Le chef de l'Etat considère que le système semi-présidentiel portugais "a bien fonctionné", conduisant le gouvernement, en temps de crise politique, à "s'appuyer" contre le président, qui à son tour "a tendance à sortir" pendant les périodes de stabilité.

Marcelo Rebelo de Sousa occupe ce poste dans le programme Antena 1 "Service public – Bloc-notes", dirigé par la journaliste Maria Flor Pedroso, développé pour aider les étudiants à se préparer aux examens nationaux des 11e et 12e années .

Le président de la République et professeur de droit à la retraite a participé à trois épisodes spéciaux, destinés aux étudiants en histoire, sur les constitutions portugaises, de 1822 à 1976, dont le dernier sera diffusé aujourd'hui à partir de 14: 20, sur l'antenne 1.

Concernant le système semi-présidentiel inscrit dans l'actuelle Constitution de la République portugaise, le chef de l'Etat déclare: «Quand il y a stabilité dans le système des partis, le président a tendance à sortir, et c'est le parlement ou le premier ministre qui assume le plus le soulagement".

"Si, peut-être, il y a une crise entre le gouvernement et le parlement, ou entre les partis, ou sur la base du soutien du gouvernement, alors le gouvernement se penche contre le président de la République et dépend du président de la République, qui étend son pouvoir d'intervention" , il ajoute.

Marcelo Rebelo de Sousa a conclu que le système semi-présidentiel «a bien fonctionné, selon les cas, les cas dans lesquels il fonctionne d'une manière, les cas dans lesquels il fonctionne d'une autre manière, mais il a bien fonctionné avec les gouvernements successifs, qui ont déjà été nombreux, et avec présidents successifs ».
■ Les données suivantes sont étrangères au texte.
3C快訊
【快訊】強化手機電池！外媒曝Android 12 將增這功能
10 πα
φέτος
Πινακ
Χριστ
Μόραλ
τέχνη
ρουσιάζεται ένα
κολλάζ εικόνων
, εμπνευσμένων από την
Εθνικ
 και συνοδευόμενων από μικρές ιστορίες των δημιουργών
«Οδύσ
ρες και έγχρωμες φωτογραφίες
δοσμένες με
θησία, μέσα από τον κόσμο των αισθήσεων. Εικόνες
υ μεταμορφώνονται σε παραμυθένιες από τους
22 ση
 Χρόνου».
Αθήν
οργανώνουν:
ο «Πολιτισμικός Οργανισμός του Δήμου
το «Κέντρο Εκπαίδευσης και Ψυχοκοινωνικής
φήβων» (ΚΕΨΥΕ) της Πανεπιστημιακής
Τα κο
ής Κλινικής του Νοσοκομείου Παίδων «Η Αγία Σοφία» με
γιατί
A son avis, il n'est plus question au Portugal de savoir si le système «devrait être plus présidentiel ou parlementaire».

"D'une manière générale, il est entendu que cet équilibre est le plus prudent et le plus raisonnable, permettant, selon les circonstances, et nombre d'entre elles imprévues, politiques, économiques et sociales, des solutions différentes", soutient-il.
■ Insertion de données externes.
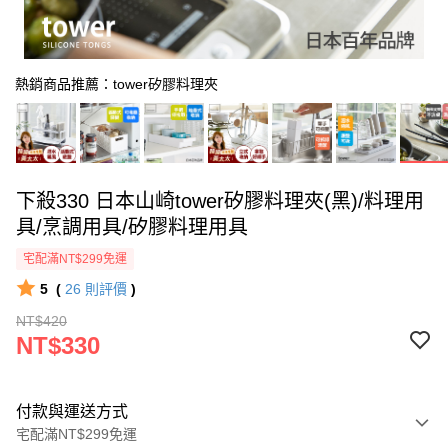
熱銷商品推薦：tower矽膠料理夾
下殺330 日本山崎tower矽膠料理夾(黑)/料理用
具/烹調用具/矽膠料理用具
宅配滿NT$299免運
5
(
26
則評價
)
NT$420
NT$330
付款與運送方式
宅配滿NT$299免運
Le Président de la République a clôturé la première saison de ce programme Antena 1, «Public Service – Notepad», auquel des personnalités publiques et académiques ont été invitées, tout au long des mois de juin et juillet, à s'exprimer sur les sujets de la sujets à examiner cette année scolaire, touchés par la pandémie de covid-19.

Marcelo Rebelo de Sousa, qui a pris la direction de l'Etat le 9 mars 2016, est dans la dernière année de son mandat et aura le pouvoir de dissoudre le parlement suspendu au cours des six derniers mois, à partir de septembre.
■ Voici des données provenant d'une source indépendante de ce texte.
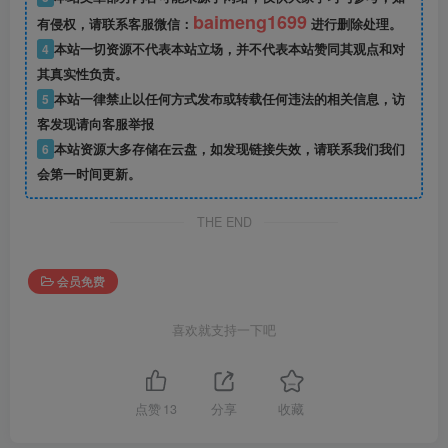
baimeng1699
有侵权，请联系客服微信：
进行删除处理。
4
本站一切资源不代表本站立场，并不代表本站赞同其观点和对
其真实性负责。
5
本站一律禁止以任何方式发布或转载任何违法的相关信息，访
客发现请向客服举报
6
本站资源大多存储在云盘，如发现链接失效，请联系我们我们
会第一时间更新。
THE END
会员免费
喜欢就支持一下吧
点赞
13
分享
收藏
Toujours sans tenir pour acquise sa candidature à l'élection présidentielle de 2021, le président de la République a promis d'annoncer sa décision «là pour novembre».

Le 13 mai, lors d'une visite à Autoeuropa, Marcelo Rebelo de Sousa a entendu le Premier ministre affirmer qu'il espérait revenir dans cette usine avec l'actuel président de la République dès un second mandat, comptant ainsi sur sa réélection et sa réélection.

«Nous surmonterons cette pandémie et ses effets économiques et sociaux, cette année, l’année prochaine, dans les années à venir. Et je serai là, et nous serons tous là, car c'est un esprit d'équipe qui s'est formé et que rien ne cassera. Nous serons ici cette année et dans les années à venir pour construire un meilleur Portugal », a alors déclaré le chef de l'Etat.

Élu au premier tour de l'élection présidentielle du 24 janvier 2016 avec 52% des voix, Marcelo Rebelo de Sousa a vécu ses trois premières années et demie au pouvoir avec un gouvernement minoritaire du PS soutenu par des accords de gauche sans précédent au parlement. Il s'est manifesté dès le début attaché à la stabilité et a vu la législature prendre fin.

Dans cette nouvelle législature, le PS a obtenu un vote renforcé dans les législatures du 6 octobre 2019, mais là encore sans majorité absolue, et en a formé une qui n'est soutenue par aucun accord écrit, condition que le président de la République lui-même jugeait inutile et que le Le PCP l'a rejeté, António Costa ayant choisi de ne favoriser aucun des partenaires de gauche.

IEL // SF

Le gouvernement content, en crise, «penche» contre le président, qui «tend à disparaître» dans la stabilité – Marcelo apparaît le premier à Visão.